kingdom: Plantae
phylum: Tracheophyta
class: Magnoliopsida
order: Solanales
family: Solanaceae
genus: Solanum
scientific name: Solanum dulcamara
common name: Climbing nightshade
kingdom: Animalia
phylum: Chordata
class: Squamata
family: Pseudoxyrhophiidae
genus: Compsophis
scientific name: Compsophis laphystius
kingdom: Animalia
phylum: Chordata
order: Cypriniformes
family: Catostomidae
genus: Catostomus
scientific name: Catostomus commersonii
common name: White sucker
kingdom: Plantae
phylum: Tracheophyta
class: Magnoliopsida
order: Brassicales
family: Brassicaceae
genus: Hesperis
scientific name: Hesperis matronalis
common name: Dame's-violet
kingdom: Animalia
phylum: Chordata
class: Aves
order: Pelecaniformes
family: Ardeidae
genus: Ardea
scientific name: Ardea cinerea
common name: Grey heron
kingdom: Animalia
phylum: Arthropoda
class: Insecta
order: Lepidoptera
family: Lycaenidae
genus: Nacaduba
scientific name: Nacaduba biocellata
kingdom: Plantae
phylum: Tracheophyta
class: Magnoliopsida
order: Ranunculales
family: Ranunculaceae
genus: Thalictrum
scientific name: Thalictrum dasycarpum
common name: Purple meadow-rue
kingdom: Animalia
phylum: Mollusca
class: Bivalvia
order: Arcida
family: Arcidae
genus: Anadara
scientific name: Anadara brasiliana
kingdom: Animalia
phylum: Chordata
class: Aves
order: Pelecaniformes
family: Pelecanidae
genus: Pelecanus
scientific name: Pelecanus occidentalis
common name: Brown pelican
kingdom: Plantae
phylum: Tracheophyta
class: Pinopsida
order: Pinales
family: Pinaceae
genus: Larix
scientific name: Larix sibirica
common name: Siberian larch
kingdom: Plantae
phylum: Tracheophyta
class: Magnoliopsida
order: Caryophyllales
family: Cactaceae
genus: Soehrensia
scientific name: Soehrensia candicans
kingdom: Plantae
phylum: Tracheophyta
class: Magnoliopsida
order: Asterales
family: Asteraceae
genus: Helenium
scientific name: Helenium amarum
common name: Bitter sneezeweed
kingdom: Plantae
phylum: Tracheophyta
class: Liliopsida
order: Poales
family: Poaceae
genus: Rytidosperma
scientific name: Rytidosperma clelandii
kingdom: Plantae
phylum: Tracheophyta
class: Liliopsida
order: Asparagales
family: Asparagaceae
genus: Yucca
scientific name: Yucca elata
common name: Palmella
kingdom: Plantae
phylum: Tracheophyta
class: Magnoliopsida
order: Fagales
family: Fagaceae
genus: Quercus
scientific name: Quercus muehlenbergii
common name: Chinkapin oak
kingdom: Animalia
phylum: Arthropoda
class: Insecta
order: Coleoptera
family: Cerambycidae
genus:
☆ ☆ ☆
→ **The task**: Set out the naming lines of all the items above as one numbered list, dropping any blank lines.

→ **Response**:
1. kingdom: Plantae
2. phylum: Tracheophyta
3. class: Magnoliopsida
4. order: Solanales
5. family: Solanaceae
6. genus: Solanum
7. scientific name: Solanum dulcamara
8. common name: Climbing nightshade
9. kingdom: Animalia
10. phylum: Chordata
11. class: Squamata
12. family: Pseudoxyrhophiidae
13. genus: Compsophis
14. scientific name: Compsophis laphystius
15. kingdom: Animalia
16. phylum: Chordata
17. order: Cypriniformes
18. family: Catostomidae
19. genus: Catostomus
20. scientific name: Catostomus commersonii
21. common name: White sucker
22. kingdom: Plantae
23. phylum: Tracheophyta
24. class: Magnoliopsida
25. order: Brassicales
26. family: Brassicaceae
27. genus: Hesperis
28. scientific name: Hesperis matronalis
29. common name: Dame's-violet
30. kingdom: Animalia
31. phylum: Chordata
32. class: Aves
33. order: Pelecaniformes
34. family: Ardeidae
35. genus: Ardea
36. scientific name: Ardea cinerea
37. common name: Grey heron
38. kingdom: Animalia
39. phylum: Arthropoda
40. class: Insecta
41. order: Lepidoptera
42. family: Lycaenidae
43. genus: Nacaduba
44. scientific name: Nacaduba biocellata
45. kingdom: Plantae
46. phylum: Tracheophyta
47. class: Magnoliopsida
48. order: Ranunculales
49. family: Ranunculaceae
50. genus: Thalictrum
51. scientific name: Thalictrum dasycarpum
52. common name: Purple meadow-rue
53. kingdom: Animalia
54. phylum: Mollusca
55. class: Bivalvia
56. order: Arcida
57. family: Arcidae
58. genus: Anadara
59. scientific name: Anadara brasiliana
60. kingdom: Animalia
61. phylum: Chordata
62. class: Aves
63. order: Pelecaniformes
64. family: Pelecanidae
65. genus: Pelecanus
66. scientific name: Pelecanus occidentalis
67. common name: Brown pelican
68. kingdom: Plantae
69. phylum: Tracheophyta
70. class: Pinopsida
71. order: Pinales
72. family: Pinaceae
73. genus: Larix
74. scientific name: Larix sibirica
75. common name: Siberian larch
76. kingdom: Plantae
77. phylum: Tracheophyta
78. class: Magnoliopsida
79. order: Caryophyllales
80. family: Cactaceae
81. genus: Soehrensia
82. scientific name: Soehrensia candicans
83. kingdom: Plantae
84. phylum: Tracheophyta
85. class: Magnoliopsida
86. order: Asterales
87. family: Asteraceae
88. genus: Helenium
89. scientific name: Helenium amarum
90. common name: Bitter sneezeweed
91. kingdom: Plantae
92. phylum: Tracheophyta
93. class: Liliopsida
94. order: Poales
95. family: Poaceae
96. genus: Rytidosperma
97. scientific name: Rytidosperma clelandii
98. kingdom: Plantae
99. phylum: Tracheophyta
100. class: Liliopsida
101. order: Asparagales
102. family: Asparagaceae
103. genus: Yucca
104. scientific name: Yucca elata
105. common name: Palmella
106. kingdom: Plantae
107. phylum: Tracheophyta
108. class: Magnoliopsida
109. order: Fagales
110. family: Fagaceae
111. genus: Quercus
112. scientific name: Quercus muehlenbergii
113. common name: Chinkapin oak
114. kingdom: Animalia
115. phylum: Arthropoda
116. class: Insecta
117. order: Coleoptera
118. family: Cerambycidae
119. genus:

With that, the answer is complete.